How the project started
Based at the architecture department of the Tshwane University of Technology (TUT), Dr Emmanuel Nkambule is an academic whose PhD focused on informal settlement upgrading. The House Puseletso Project forms part of research he and his co-researcher, Victor Mokaba, had been conducting since 2017; the research looked at the possibility and viability of providing modular housing to people living in informal settlements. According to the researchers, “The main objective of the research was to investigate the prototyping of portable (movable/lightweight/temporary) enabling infrastructure in an existing informal spatial structure for service delivery and place-making.” Their priority is to make a difference in the lower end housing market.
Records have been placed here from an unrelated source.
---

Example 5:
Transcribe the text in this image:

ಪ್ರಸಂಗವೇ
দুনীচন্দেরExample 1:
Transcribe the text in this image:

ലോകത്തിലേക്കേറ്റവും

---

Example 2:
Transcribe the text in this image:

With these objectives in mind, and funding from TUT, Dr Nkambule and his team set out to explore how they could develop a modular house, and he assisted in setting up a fabrication workshop at TUT’s Department of Architecture. Thereafter, the team identified an area in Pretoria West that would be perfect for the project— the Itireleng informal settlement, which borders Atteridgeville and Laudium. This informal settlement was an ideal choice because it is close to TUT, which made it easier for students to be involved.
The Itireleng Youth Group was also involved in the House Puseletso Project. Led by Mr Collen Lenkoane, the Itireleng Youth Group is a non-profit organisation that is aimed at uplifting and creating opportunities for the unemployed youth of the Itireleng informal settlement. This group of incredible young people, most of whom are unemployed graduates, played an active role in developing the modular house. They assisted with everything from gathering materials for construction to painting the house. Their efforts were instrumental in the overall success of the project.
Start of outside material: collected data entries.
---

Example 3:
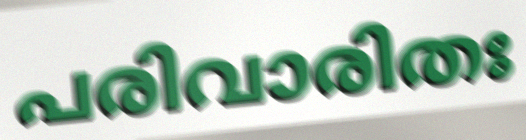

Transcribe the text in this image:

പരിവാരിതഃ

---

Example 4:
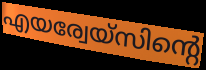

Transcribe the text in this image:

എയര്വേയ്സിന്റെ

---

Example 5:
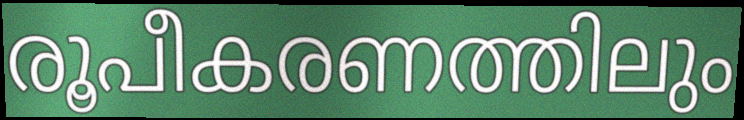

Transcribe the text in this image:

രൂപീകരണത്തിലും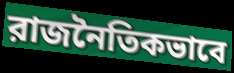
রাজনৈতিকভাবে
Introducing Ms Puseletso Laestock
Hailing from Lesotho, Ms Puseletso has been living in the Itireleng informal settlement, in a two-bedroom shack, with her two children since 2016. She met Dr Nkambule a short while after he and his team had identified the informal settlement as an area in which they could roll out their research—she was introduced to him a colleague. Ms Puseletso and her children walk 1km kilometres to find the nearest minibus taxi stop to go to the Pretoria city centre. “Taking into consideration that Ms Puseletso earns below minimum wage, an architectural intervention such as this will enable and facilitate her socio-economic activities,” notes Dr Nkambule.
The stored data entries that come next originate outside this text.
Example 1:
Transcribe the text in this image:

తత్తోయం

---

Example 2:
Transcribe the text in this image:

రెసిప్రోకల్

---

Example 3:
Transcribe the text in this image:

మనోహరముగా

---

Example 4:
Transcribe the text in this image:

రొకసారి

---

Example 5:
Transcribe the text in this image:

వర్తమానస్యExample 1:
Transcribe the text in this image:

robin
According to Dr Nkambule, one of the difficulties faced by those living in informal settlements is the lack of “security of tenure, which means that even if they build something, they will have to relocate and risk having their structure demolished.” The modular house will make life convenient since it is portable. Moreover, it is fire-resistant and structurally-sound.
Marley Building Systems Involvement
Early this year, Dr Nkambule was approached by Sibusiso Mthembu, technical services and new business development manager at Marley Building Systems—whom he met three years prior. Since Sibusiso knew about Dr Nkambule’s research, he informed him about Marley Building Systems modular alternative construction prototype, which they then donated to Dr Nkambule for his research, since he and his team were looking for an innovative and efficient alternative house for Ms Puseletso. “We’re showing how alternative construction can happen in informal settlements, to cater to the immediate needs of people,” says Sibusiso.
According to Dr Nkambule, “This solution holds the potential to promote micro-scale socio-economic activities within an informal settlement.” Ms Puseletso’s new home took eight days to build; the eight days were stretched across a 2-month period, and Ms Puseletso and her children took part in painting it. When asked about the structure, Ms Puseletso expressed much delight and appreciation. “Goodness, I wasn’t really expecting something like this. This is much more than I expected. I am very, very happy. The house I had before was very dusty, and rocks would come in easily…this one is a real house,” she said. Ms Puseletso new home has a lounge, two bedrooms and a bathroom.
On the 30th of August, the modular house was officially handed over to Ms Puseletso and her children. The handover event took place at TUT and involved a walk to the Itireleng informal settlement, where Ms Puseletso was given an opportunity to express her gratitude. Those who attended the handover got to see Ms Puseletso’s home and celebrate this life-changing moment with her.